Podstawową niedogodnością było to, że przez kilkanaście lat męczyliśmy się bez zaplecza. Nie było tu małej sceny, za to mieliśmy niewygodną salę baletową. W jednym budynku musiał zmieścić się cały zespół aktorski. Nie było wyjścia. Musieliśmy zbudować drugi budynek zaplecza. Wyremontowaliśmy foyer, powstała mała scena, a zespół dostał trzy sale prób, miejsce w garderobach i bufet. Natomiast dwa lata temu udało nam się wyremontować nieruszane od stu lat pomieszczenia strychowe, gdzie znajduje się magazyn kostiumów.

Pomimo tego, że był tu hotel, w budynku od zawsze znajdowała się sala estradowa, gdzie organizowano rozmaite przedsięwzięcia?

Tak, za czasów funkcjonowania hotelu organizowano tu m.in. karczmy piwne, ale i wiece plebiscytowe. Przyjeżdżały też zespoły ze Lwowa z propagandowymi spektaklami krzewiącymi polskość, wystawiano tu „Halkę", ale i spektakle z Niemiec i Austrii, a jednocześnie odbywały się tu...walki bokserskie. W zasadzie scena i widownia zostały od razu budowane w takim kształcie. Nie było oczywiście amfiteatru, bo widownia była płaska. Mieściło się tu wówczas 1000 foteli, a dziś mamy 580 miejsc. Podczas przeróbek zlikwidowano orkiestron. Kiedy się tu pojawiłem, scena była już przebudowana, widownia również, a w miejscu foteli były betonowe schody. W czasie tych 34 lat kilkakrotnie remontowaliśmy budynek, bo remont z 1970 r. przeprowadzony został niestarannie. Podczas jednego z nich znalazłem ostatni ślad po dawnym hotelu. Był to kawałeczek fajansowego talerzyka z napisem hotel Graf Reden.
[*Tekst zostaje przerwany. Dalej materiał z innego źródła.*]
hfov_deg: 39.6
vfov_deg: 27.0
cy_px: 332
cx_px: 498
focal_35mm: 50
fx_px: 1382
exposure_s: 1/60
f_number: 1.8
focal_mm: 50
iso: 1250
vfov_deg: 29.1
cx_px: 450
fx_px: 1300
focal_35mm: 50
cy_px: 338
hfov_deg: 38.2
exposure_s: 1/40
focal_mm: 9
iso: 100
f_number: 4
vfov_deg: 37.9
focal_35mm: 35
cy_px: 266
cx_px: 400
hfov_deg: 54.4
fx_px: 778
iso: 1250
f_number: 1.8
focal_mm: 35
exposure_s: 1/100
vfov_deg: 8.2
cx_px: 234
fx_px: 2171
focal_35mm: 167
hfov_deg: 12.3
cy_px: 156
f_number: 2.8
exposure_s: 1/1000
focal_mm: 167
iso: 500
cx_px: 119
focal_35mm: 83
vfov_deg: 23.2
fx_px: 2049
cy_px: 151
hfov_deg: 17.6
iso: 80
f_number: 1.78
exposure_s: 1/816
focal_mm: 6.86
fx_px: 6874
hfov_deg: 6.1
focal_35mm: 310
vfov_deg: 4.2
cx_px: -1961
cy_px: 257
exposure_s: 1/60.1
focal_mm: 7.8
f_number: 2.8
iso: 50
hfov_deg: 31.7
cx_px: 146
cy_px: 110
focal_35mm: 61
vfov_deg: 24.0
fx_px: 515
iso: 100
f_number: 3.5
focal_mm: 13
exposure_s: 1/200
Później wyciągnęliśmy z archiwum miejskiego różne dokumenty, plany budynku i wyeksponowaliśmy z fragmentem talerzyka we foyer, tworząc małą wystawę. Dwukrotnie odwiedziła nas też rodzina Topolskiego, który zbudował wspomniany hotel.
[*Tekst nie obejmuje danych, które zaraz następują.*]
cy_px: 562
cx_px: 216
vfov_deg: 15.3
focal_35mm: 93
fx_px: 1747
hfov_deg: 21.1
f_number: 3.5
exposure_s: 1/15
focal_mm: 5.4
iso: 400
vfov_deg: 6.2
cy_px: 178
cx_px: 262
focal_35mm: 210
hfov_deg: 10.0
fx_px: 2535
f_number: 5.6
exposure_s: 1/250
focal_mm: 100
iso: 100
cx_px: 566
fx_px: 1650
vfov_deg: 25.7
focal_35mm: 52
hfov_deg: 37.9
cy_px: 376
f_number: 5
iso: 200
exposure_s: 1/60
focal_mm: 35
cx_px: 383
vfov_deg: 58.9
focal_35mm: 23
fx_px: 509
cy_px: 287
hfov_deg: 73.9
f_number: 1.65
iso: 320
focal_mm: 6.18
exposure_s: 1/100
Chorzowska scena miała działać jako telewizyjny music hall przy katowickim ośrodku telewizyjnym. Nie udało się. Jak wyglądały pierwsze lata funkcjonowania teatru?
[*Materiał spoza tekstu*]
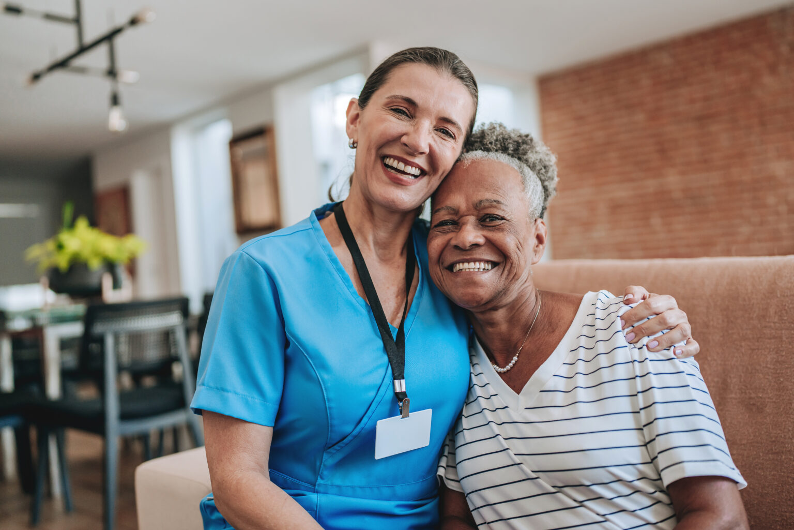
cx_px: 397
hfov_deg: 54.4
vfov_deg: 37.9
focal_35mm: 35
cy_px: 265
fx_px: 772
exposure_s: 1/640
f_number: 1.6
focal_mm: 35
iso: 400
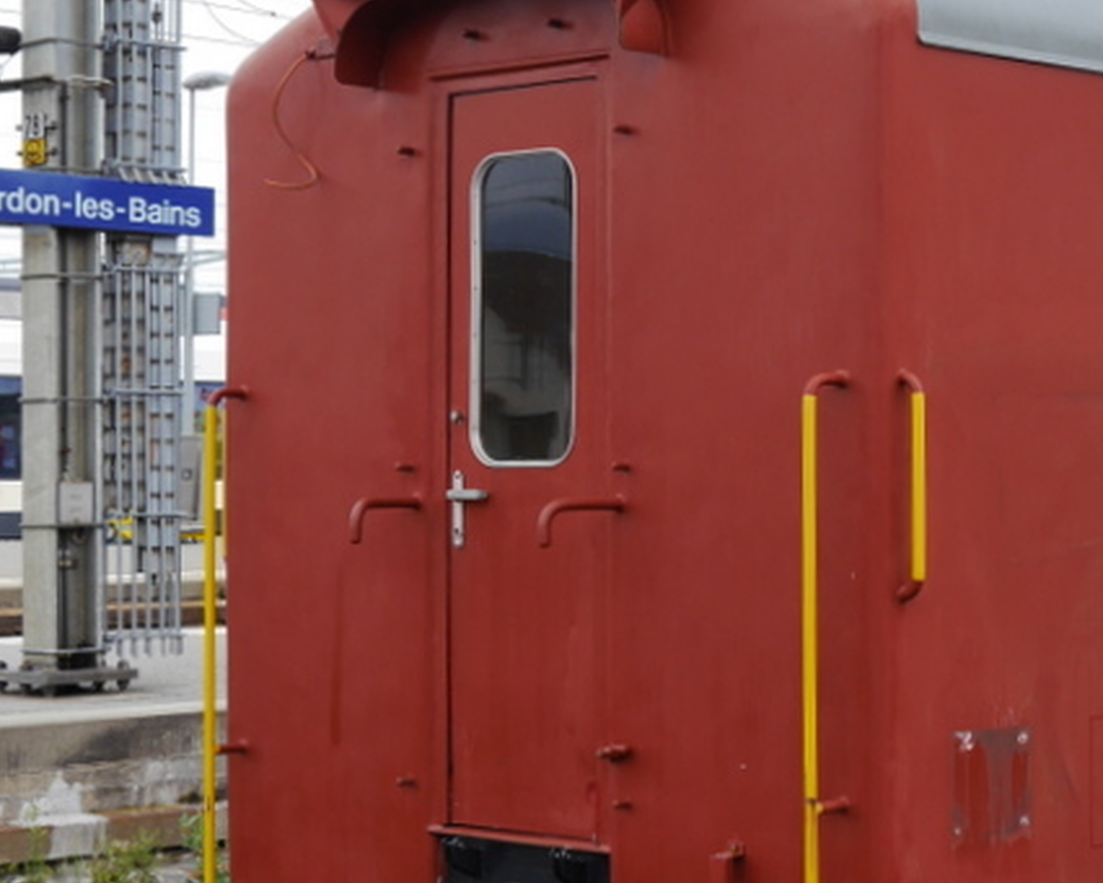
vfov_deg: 17.7
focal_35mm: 87
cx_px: 1131
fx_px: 2841
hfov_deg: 21.1
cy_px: 487
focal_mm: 19
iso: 160
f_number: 6.3
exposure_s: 1/250
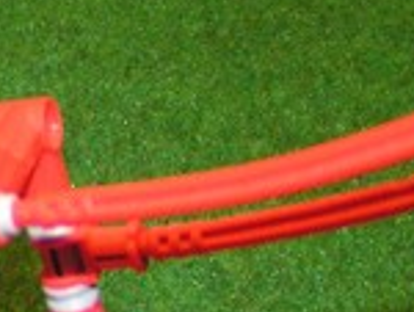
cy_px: 182
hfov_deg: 11.3
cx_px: -339
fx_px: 1941
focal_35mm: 162
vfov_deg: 9.2
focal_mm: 5.8
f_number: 2.8
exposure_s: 1/40
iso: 200
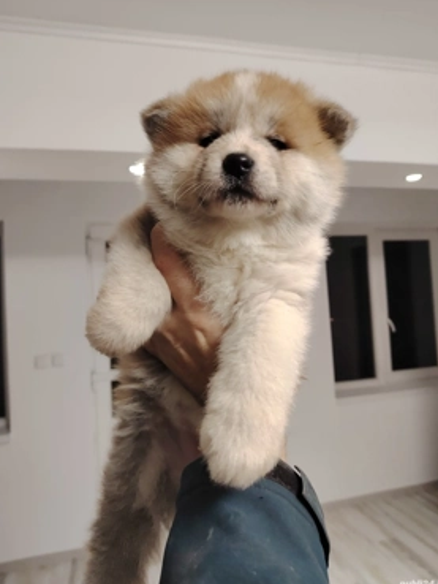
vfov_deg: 67.2
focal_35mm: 26
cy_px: 274
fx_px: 438
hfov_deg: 53.1
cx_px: 212
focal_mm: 5.25
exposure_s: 1/100
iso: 1222
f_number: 1.75
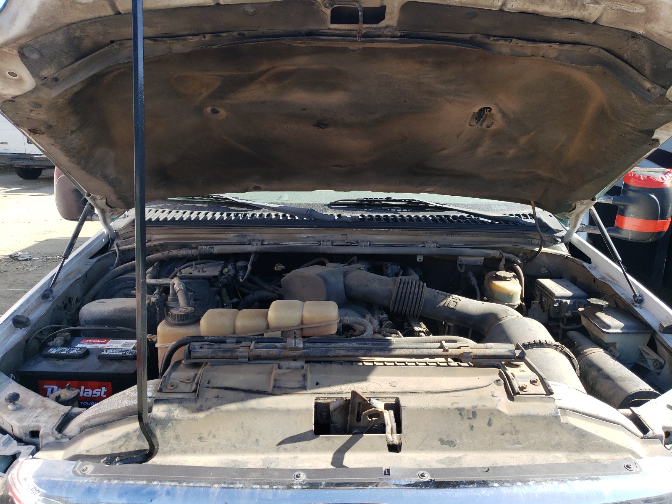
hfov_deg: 67.3
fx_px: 505
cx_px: 336
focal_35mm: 26
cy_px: 252
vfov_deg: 53.1
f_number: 1.5
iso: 50
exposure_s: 1/909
Music Hall nie funkcjonował, a zespół nie występował. Pierwsze przedstawienie wystawiliśmy dopiero w grudniu 1984 roku. Reżyserowałem wtedy „Nikiformy". Pamiętam, że widzowie siedzieli na scenie, bo na widowni leżały worki z cementem. Na zewnątrz było minus 30. Staraliśmy się ogrzać wnętrze używając dmuchaw budowlanych. Kiedy przyszli widzowie, w pomieszczeniu było siedemnaście stopni, a kiedy wychodzili, temperatura spadła do czternastu stopni. Gdy graliśmy „Evitę", ludzie siedzieli w płaszczach na widowni. Początki były trudne. Music Hall miał być miejscem, w którym powstawałyby widowiska dla telewizji, ale to nie wyszło. Udało się natomiast wykształcić porządny zespół. Wtedy jego członkiem był jeszcze Janusz Józefowicz. Przygotowywali aktorów do występów musicalowych, ale kiedy wybuchła rewolucja Solidarności, wszystko diabli wzięli. Pozbyto się Macieja Szczepańskiego i wszystko stanęło na trzy lata.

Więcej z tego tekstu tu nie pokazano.